Commercial flights are set to resume in Chad from Saturday, August 1. Airports have been closed since March due to the coronavirus disease (COVID-19) pandemic. Travelers arriving in Chad will be required to present a negative COVID-19 test certificate dated no more than 72 hours prior to arrival. Individuals must also surrender their passport and quarantine for seven days. On the seventh day they are required to take a COVID-19 test and upon presentation of the test receipt their passport will be returned. However, the resumption of operations at airports may be hampered by a strike by airline workers over workers' rights. Unions plan to paralyze operations at secondary airfields and partially disrupt services at N'Djamena International Airport (NDJ) on Saturday.

Lockdown measures remain in place in N'Djamena and other regions, including a curfew from 20:00 to 05:00 (local time) and a ban on leaving or entering these areas. As well as the capital, the measures are in place for Guera, Kanem, Logone Occidental, Mayo-Kebbi Ouest, and Mayo-Kebbi Est. A nationwide health emergency remains in effect and public gatherings are restricted. The wearing of facemasks is compulsory in public throughout the country.

Certain activities and businesses in Chad, including nonessential shops, markets, and restaurants with takeaway services, have been allowed to resume operations since May 21. Social distancing and hygiene measures must be adhered to in these establishments. Public transport services have resumed with a limited passenger capacity. Penalties including fines or possible imprisonment will be given to individuals found to be violating measures imposed.

As of August 1, there are 935 confirmed cases of COVID-19 in Chad and 75 associated fatalities. Further international spread of the virus is expected in the near term.


The first case of COVID-19 was reported on December 31 and the source of the outbreak has been linked to a wet market in Wuhan (Hubei province, China).
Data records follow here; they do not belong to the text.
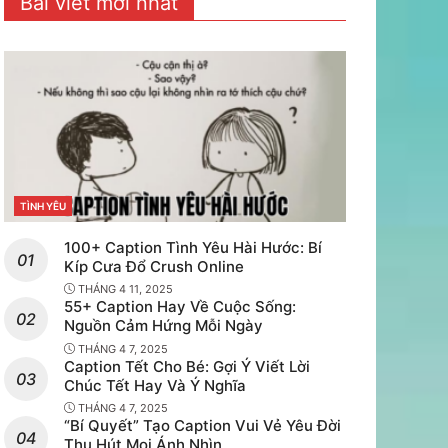
Bài viết mới nhất
e
TÌNH YÊU
CATEGORIES
100+ Caption Tình Yêu Hài Hước: Bí
Kíp Cưa Đổ Crush Online
THÁNG 4 11, 2025
55+ Caption Hay Về Cuộc Sống:
Nguồn Cảm Hứng Mỗi Ngày
THÁNG 4 7, 2025
Caption Tết Cho Bé: Gợi Ý Viết Lời
Chúc Tết Hay Và Ý Nghĩa
THÁNG 4 7, 2025
“Bí Quyết” Tạo Caption Vui Vẻ Yêu Đời
Thu Hút Mọi Ánh Nhìn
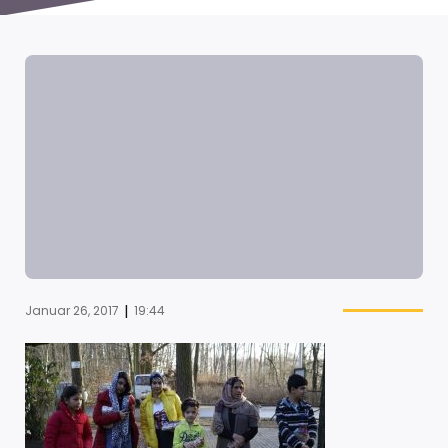
|
Januar 26, 2017
19:44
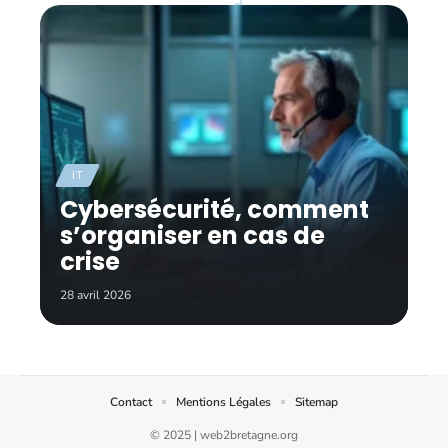
IT
Cybersécurité, comment
s’organiser en cas de
crise
28 avril 2026
Contact
Mentions Légales
Sitemap
© 2025 | web2bretagne.org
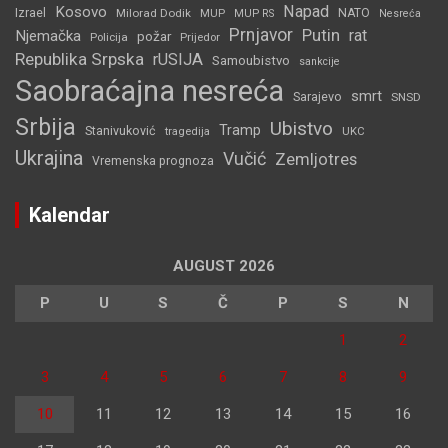
Napad
Kosovo
Izrael
Milorad Dodik
MUP
NATO
MUP RS
Nesreća
Prnjavor
Putin
rat
Njemačka
požar
Policija
Prijedor
Republika Srpska
rUSIJA
Samoubistvo
sankcije
Saobraćajna nesreća
smrt
Sarajevo
SNSD
Srbija
Ubistvo
Tramp
Stanivuković
tragedija
UKC
Ukrajina
Vučić
Zemljotres
Vremenska prognoza
Kalendar
AUGUST 2026
P
U
S
Č
P
S
N
1
2
3
4
5
6
7
8
9
10
11
12
13
14
15
16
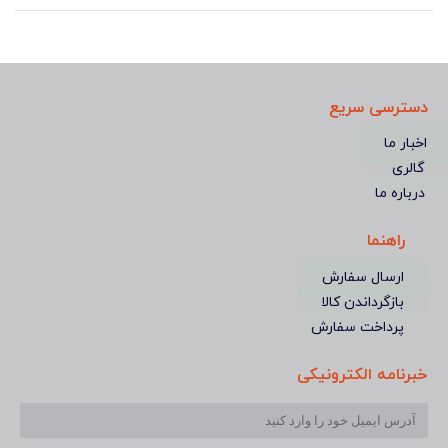
دسترسی سریع
اخبار ما
گالری
درباره ما
راهنما
ارسال سفارش
بازگرداندن کالا
پرداخت سفارش
خبرنامه الکترونیکی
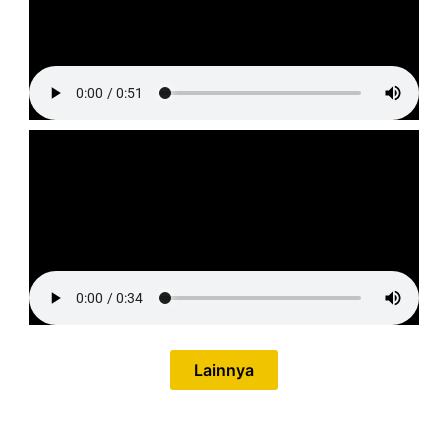
Lainnya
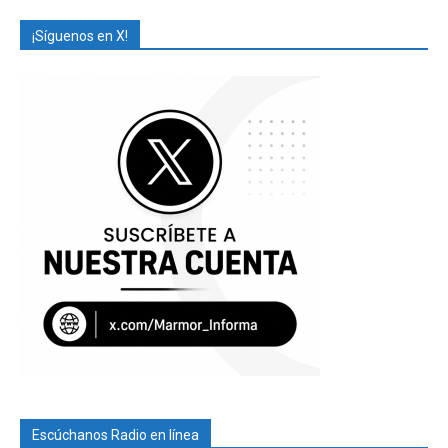
¡Síguenos en X!
Escúchanos Radio en línea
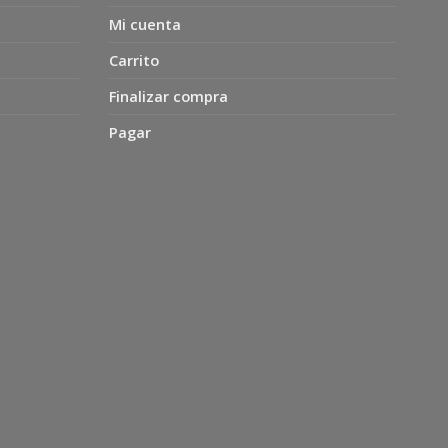
Mi cuenta
Carrito
Finalizar compra
Pagar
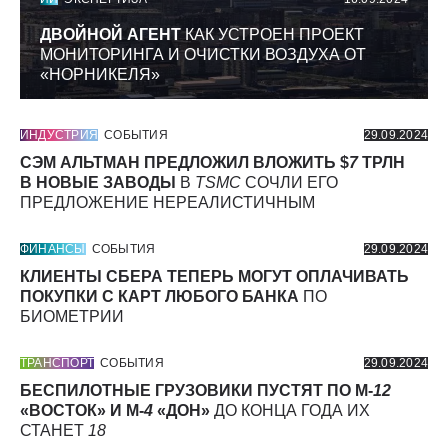
ДВОЙНОЙ АГЕНТ
КАК УСТРОЕН ПРОЕКТ
МОНИТОРИНГА И ОЧИСТКИ ВОЗДУХА ОТ
«НОРНИКЕЛЯ»
ИНДУСТРИЯ
СОБЫТИЯ
29.09.2024
СЭМ АЛЬТМАН ПРЕДЛОЖИЛ ВЛОЖИТЬ $
7
ТРЛН
В НОВЫЕ ЗАВОДЫ
В
TSMC
СОЧЛИ ЕГО
ПРЕДЛОЖЕНИЕ НЕРЕАЛИСТИЧНЫМ
ФИНАНСЫ
СОБЫТИЯ
29.09.2024
КЛИЕНТЫ СБЕРА ТЕПЕРЬ МОГУТ ОПЛАЧИВАТЬ
ПОКУПКИ С КАРТ ЛЮБОГО БАНКА
ПО
БИОМЕТРИИ
ТРАНСПОРТ
СОБЫТИЯ
29.09.2024
БЕСПИЛОТНЫЕ ГРУЗОВИКИ ПУСТЯТ ПО М-
12
«ВОСТОК» И М-
4
«ДОН»
ДО КОНЦА ГОДА ИХ
СТАНЕТ
18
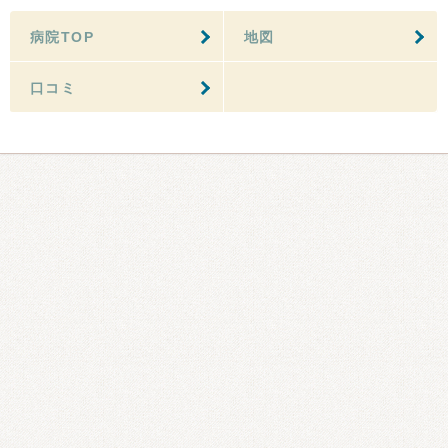
病院TOP
地図
口コミ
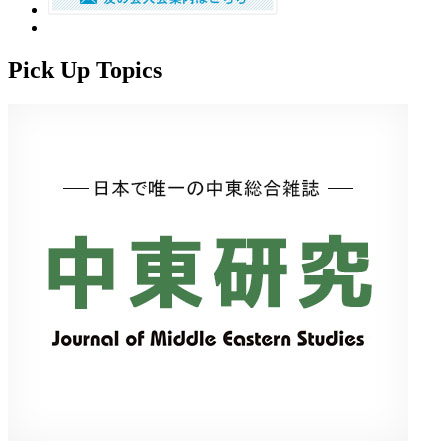
Pick Up Topics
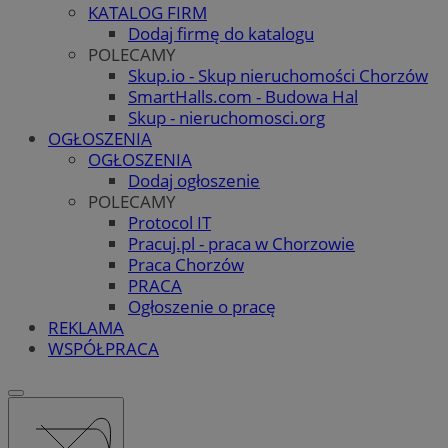
KATALOG FIRM
Dodaj firmę do katalogu
POLECAMY
Skup.io - Skup nieruchomości Chorzów
SmartHalls.com - Budowa Hal
Skup - nieruchomosci.org
OGŁOSZENIA
OGŁOSZENIA
Dodaj ogłoszenie
POLECAMY
Protocol IT
Pracuj.pl - praca w Chorzowie
Praca Chorzów
PRACA
Ogłoszenie o pracę
REKLAMA
WSPÓŁPRACA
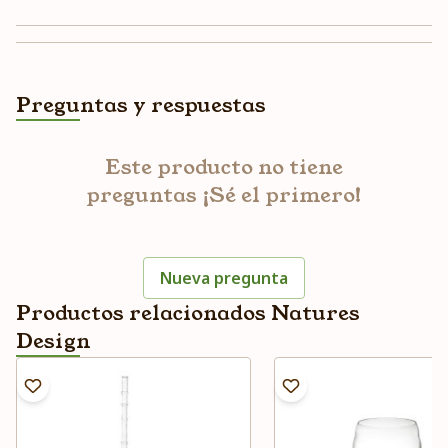
Preguntas y respuestas
Este producto no tiene
preguntas ¡Sé el primero!
Nueva pregunta
Productos relacionados Natures
Design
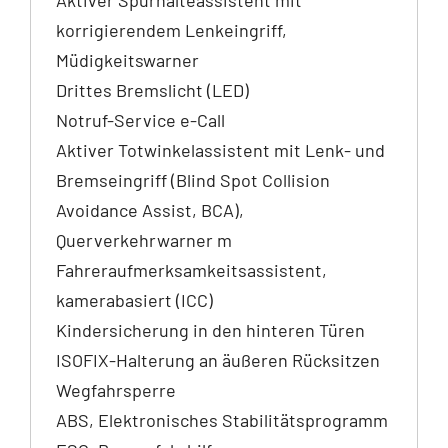
korrigierendem Lenkeingriff,
Müdigkeitswarner
Drittes Bremslicht (LED)
Notruf-Service e-Call
Aktiver Totwinkelassistent mit Lenk- und
Bremseingriff (Blind Spot Collision
Avoidance Assist, BCA),
Querverkehrwarner m
Fahreraufmerksamkeitsassistent,
kamerabasiert (ICC)
Kindersicherung in den hinteren Türen
ISOFIX-Halterung an äußeren Rücksitzen
Wegfahrsperre
ABS, Elektronisches Stabilitätsprogramm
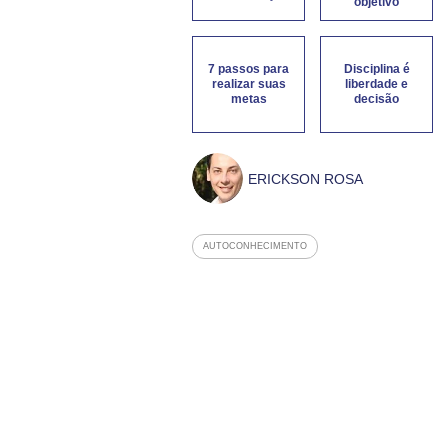
objetivo
7 passos para
Disciplina é
realizar suas
liberdade e
metas
decisão
ERICKSON ROSA
AUTOCONHECIMENTO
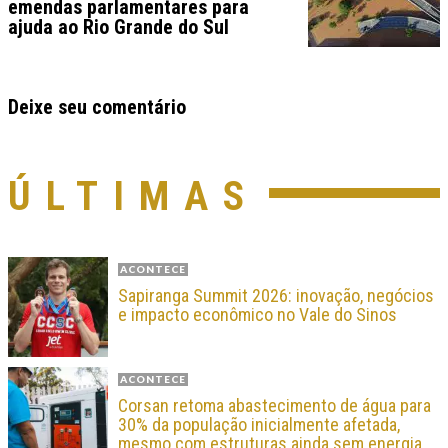
emendas parlamentares para
ajuda ao Rio Grande do Sul
Deixe seu comentário
ÚLTIMAS
ACONTECE
Sapiranga Summit 2026: inovação, negócios
e impacto econômico no Vale do Sinos
ACONTECE
Corsan retoma abastecimento de água para
30% da população inicialmente afetada,
mesmo com estruturas ainda sem energia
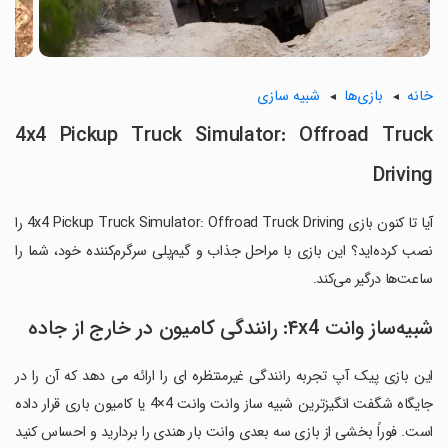
خانه
بازی‌ها
شبیه سازی
4x4 Pickup Truck Simulator: Offroad Truck
Driving
آیا تا کنون بازی 4x4 Pickup Truck Simulator: Offroad Truck Driving را
نصب کرده‌اید؟ این بازی با مراحل جذاب و گیم‌پلی سرگرم‌کننده خود، شما را
ساعت‌ها درگیر می‌کند.
شبیه‌ساز وانت ۴x4: رانندگی کامیون در خارج از جاده
این بازی پیک آپ تجربه رانندگی غیرمنتظره ای را ارائه می دهد که آن را در
جایگاه شگفت انگیزترین شبیه ساز وانت وانت 4×4 یا کامیون باری قرار داده
است. فوراً بخشی از بازی سه بعدی وانت بار هندی را بردارید و احساس کنید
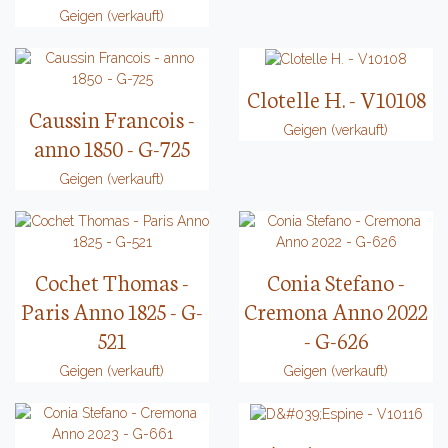
Geigen (verkauft)
Clotelle H. - V10108
Caussin Francois -
Geigen (verkauft)
anno 1850 - G-725
Geigen (verkauft)
Cochet Thomas -
Conia Stefano -
Paris Anno 1825 - G-
Cremona Anno 2022
521
- G-626
Geigen (verkauft)
Geigen (verkauft)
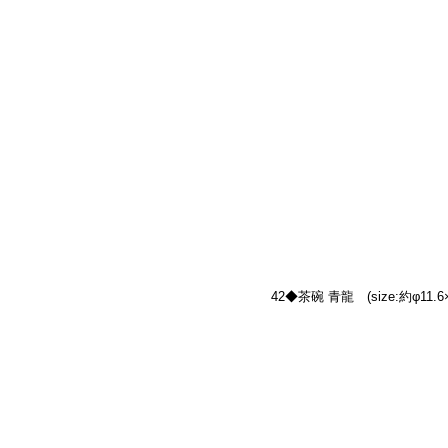
42◆茶碗 青龍　(size:約φ11.6×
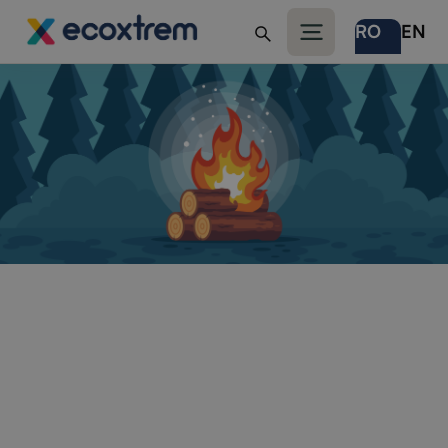
RO
EN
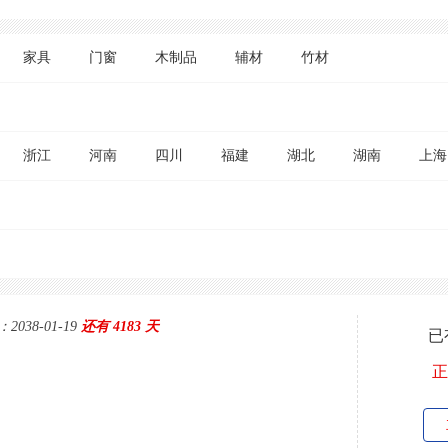
家具
门窗
木制品
辅材
竹材
浙江
河南
四川
福建
湖北
湖南
上海
038-01-19
还有 4183 天
已
正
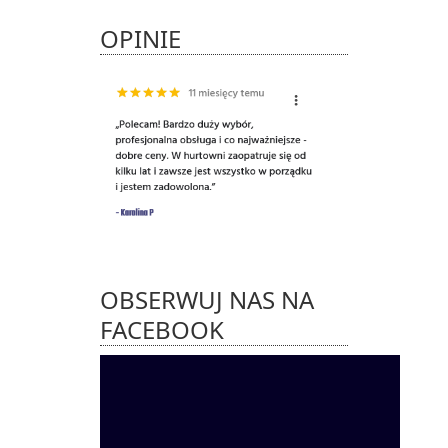
OPINIE
OBSERWUJ NAS NA
FACEBOOK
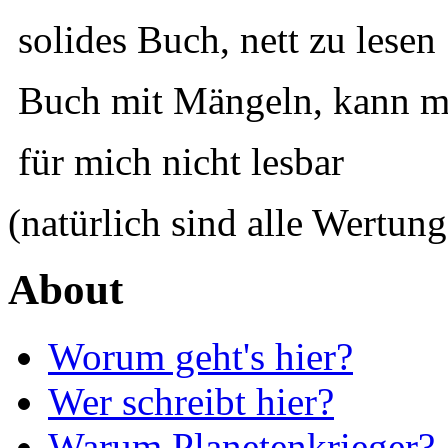
solides Buch, nett zu lesen
Buch mit Mängeln, kann ma
für mich nicht lesbar
(natürlich sind alle Wertung
About
Worum geht's hier?
Wer schreibt hier?
Warum Planetenkrieger?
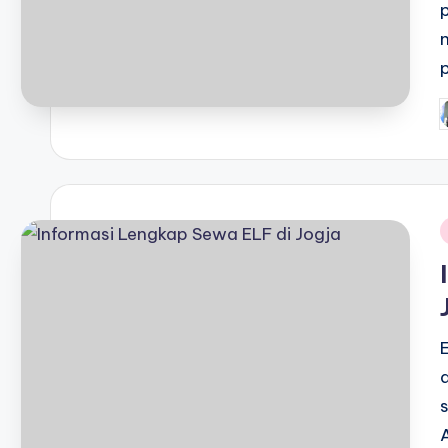
P
b
i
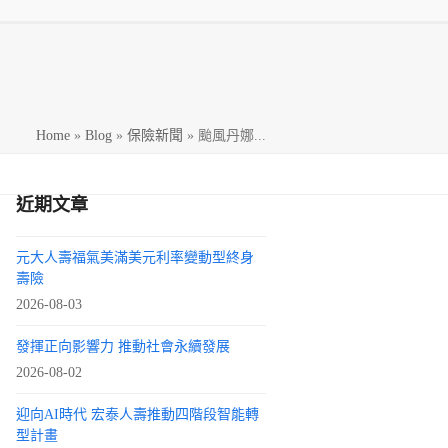
h
Home
»
Blog
»
保險新聞
»
颱風丹娜...
近期文章
元大人壽福氣美滿美元利率變動型終身
壽險
2026-08-03
發揮正向影響力 推動社會永續發展
2026-08-02
迎向AI時代 宏泰人壽推動四階段智能轉
型計畫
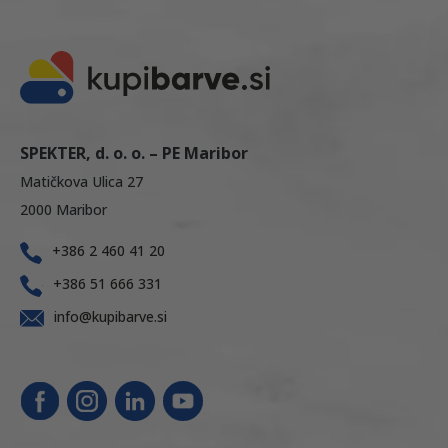
SPEKTER, d. o. o. – PE Maribor
Matičkova Ulica 27
2000 Maribor
+386 2 460 41 20
+386 51 666 331
info@kupibarve.si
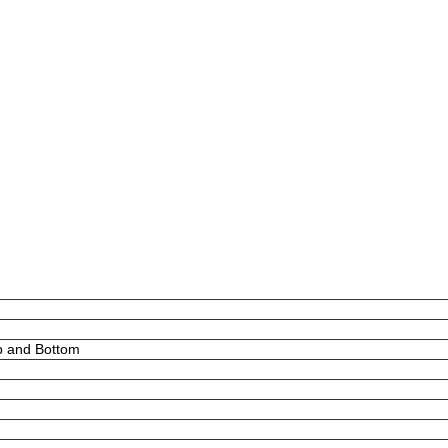
p and Bottom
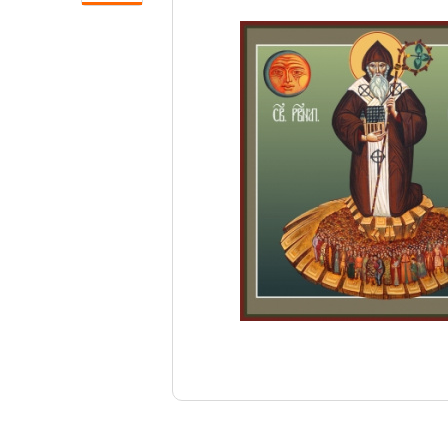
Свечи
Ювелирные изделия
Since then, human-to-human transmission of the virus has been confirmed.

Cases of the virus have been confirmed in numerous countries and territories worldwide. On March 11, the World Health Organization (WHO) declared the global outbreak a pandemic. Virus-screening and quarantining measures are being implemented at airports worldwide, as well as extensive travel restrictions.

The most common symptoms of COVID-19 are fever, dry cough, and tiredness. Some patients may experience other symptoms such as body pains, nasal congestion, headache, conjunctivitis, sore throat, diarrhea, loss of taste or smell or a rash on skin or discoloration of fingers or toes. These symptoms (in most cases mild) appear gradually. Generally, most patients (around 80 percent) recover from the disease without being hospitalized.


Measures adopted by local authorities evolve quickly and are usually effective immediately. Depending on the evolution of the outbreak in other countries, authorities are likely to modify, at very short notice, the list of countries whose travelers are subject to border control measures or entry restrictions upon their arrival to the territory in question. It is advised to postpone nonessential travel due to the risk that travelers may be refused entry or be subject to quarantine upon their arrival or during their stay.

To reduce the risk of COVID-19 transmission, travelers are advised to abide by the following measures:

  • Frequently clean hands by using alcohol-based hand rub or soap and water.
  • When coughing and sneezing, cover mouth and nose with a flexed elbow or tissue; if used, throw the tissue away immediately and wash hands.
  • If experiencing a fever, cough, difficulty breathing, or any other symptoms suggestive of respiratory illness, including pneumonia, call emergency services before going to the doctor or hospital to prevent the potential spread of the disease.